计算 Keras 中多输出模型的梯度,转换为 Tensorflow DType 错误

Computing gradients of a multi-output model in Keras giving conversion to Tensorflow DType error

我在 Keras 中有一个多输出模型(准确地说是 18 个输出),每个输出都有一个损失函数。我试图在 faster-RCNN 中模仿区域提议网络。在训练之前,我想确保我的模型的梯度是有序的,我有一个片段如下:

with tf.GradientTape() as tape:
    loss = RegionProposalNetwork.evaluate(first_batch)[0]
    t = tape.watched_variables()
grads = tape.gradient(loss, RegionProposalNetwork.trainable_variables)
print(grads)

变量first_batch是使用take()从tf.data对象中获得的。功能。

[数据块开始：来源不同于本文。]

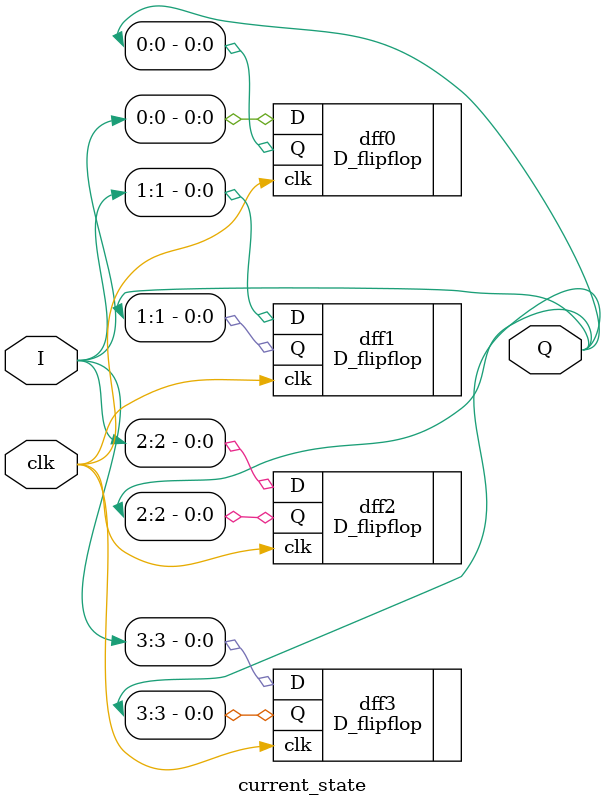
<source format=v>
module current_state(I,clk,Q);
input [3:0] I;
input clk;
output [3:0] Q;

	D_flipflop dff3(.D(I[3]),.clk(clk),.Q(Q[3]));
	D_flipflop dff2(.D(I[2]),.clk(clk),.Q(Q[2]));
	D_flipflop dff1(.D(I[1]),.clk(clk),.Q(Q[1]));
	D_flipflop dff0(.D(I[0]),.clk(clk),.Q(Q[0]));

endmodule
</source>
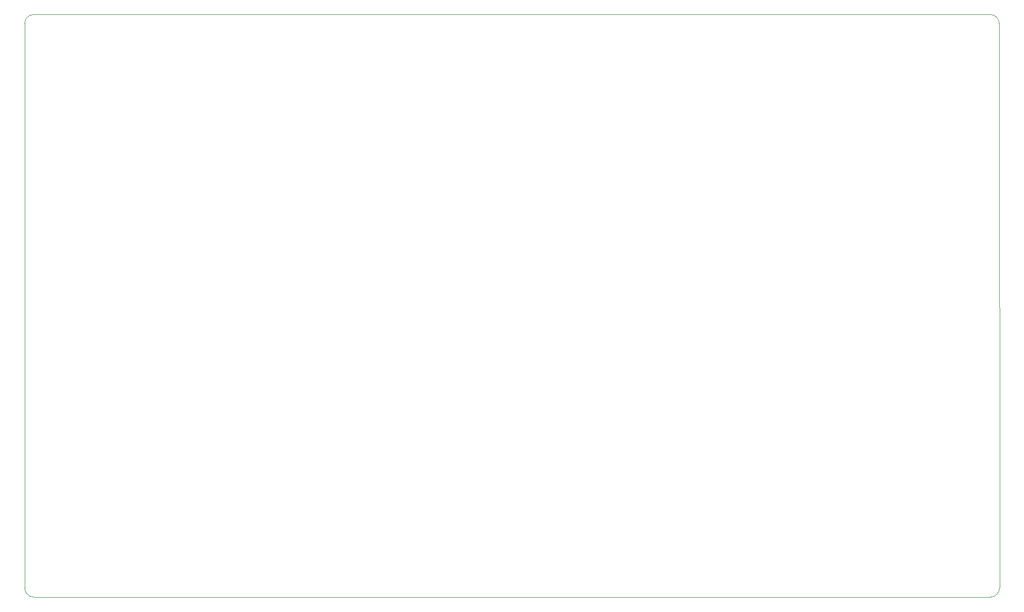
<source format=gbr>
%TF.GenerationSoftware,KiCad,Pcbnew,7.0.5*%
%TF.CreationDate,2023-07-21T14:17:18+03:00*%
%TF.ProjectId,MacroPadPlate,4d616372-6f50-4616-9450-6c6174652e6b,rev?*%
%TF.SameCoordinates,Original*%
%TF.FileFunction,Profile,NP*%
%FSLAX46Y46*%
G04 Gerber Fmt 4.6, Leading zero omitted, Abs format (unit mm)*
G04 Created by KiCad (PCBNEW 7.0.5) date 2023-07-21 14:17:18*
%MOMM*%
%LPD*%
G01*
G04 APERTURE LIST*
%TA.AperFunction,Profile*%
%ADD10C,0.100000*%
%TD*%
G04 APERTURE END LIST*
D10*
X76200000Y-128587500D02*
G75*
G03*
X77787500Y-130175000I1587500J0D01*
G01*
X241300000Y-130175000D02*
X77787500Y-130175000D01*
X76200000Y-128587500D02*
X76200000Y-32004000D01*
X242824000Y-32004000D02*
G75*
G03*
X241300000Y-30480000I-1524000J0D01*
G01*
X77724000Y-30480000D02*
G75*
G03*
X76200000Y-32004000I0J-1524000D01*
G01*
X241300000Y-130175000D02*
G75*
G03*
X242887500Y-128587500I0J1587500D01*
G01*
X77724000Y-30480000D02*
X241300000Y-30480000D01*
X242824000Y-32004000D02*
X242887500Y-128587500D01*
M02*

</source>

返回值loss是一个大小为19的数组,其中loss[0]是所有损失函数的总和,a.k.a,整体损失。在能够打印渐变数组之前,我收到错误 message/trace:

Traceback (most recent call last):
  File "C:\Program Files\JetBrains\PyCharm Community Edition 2020.2\plugins\python-ce\helpers\pydev\pydevd.py", line 1448, in _exec
    pydev_imports.execfile(file, globals, locals)  # execute the script
  File "C:\Program Files\JetBrains\PyCharm Community Edition 2020.2\plugins\python-ce\helpers\pydev\_pydev_imps\_pydev_execfile.py", line 18, in execfile
    exec(compile(contents+"\n", file, 'exec'), glob, loc)
  File "C:/Users/James/PycharmProjects/Masters/models/MoreTesting.py", line 469, in <module>
    grads = tape.gradient(loss, RegionProposalNetwork.trainable_variables)
  File "C:\Users\James\Anaconda3\envs\masters\lib\site-packages\tensorflow\python\eager\backprop.py", line 1034, in gradient
    if not backprop_util.IsTrainable(t):
  File "C:\Users\James\Anaconda3\envs\masters\lib\site-packages\tensorflow\python\eager\backprop_util.py", line 30, in IsTrainable
    dtype = dtypes.as_dtype(dtype)
  File "C:\Users\James\Anaconda3\envs\masters\lib\site-packages\tensorflow\python\framework\dtypes.py", line 650, in as_dtype
    (type_value,))
TypeError: Cannot convert value 29.614826202392578 to a TensorFlow DType.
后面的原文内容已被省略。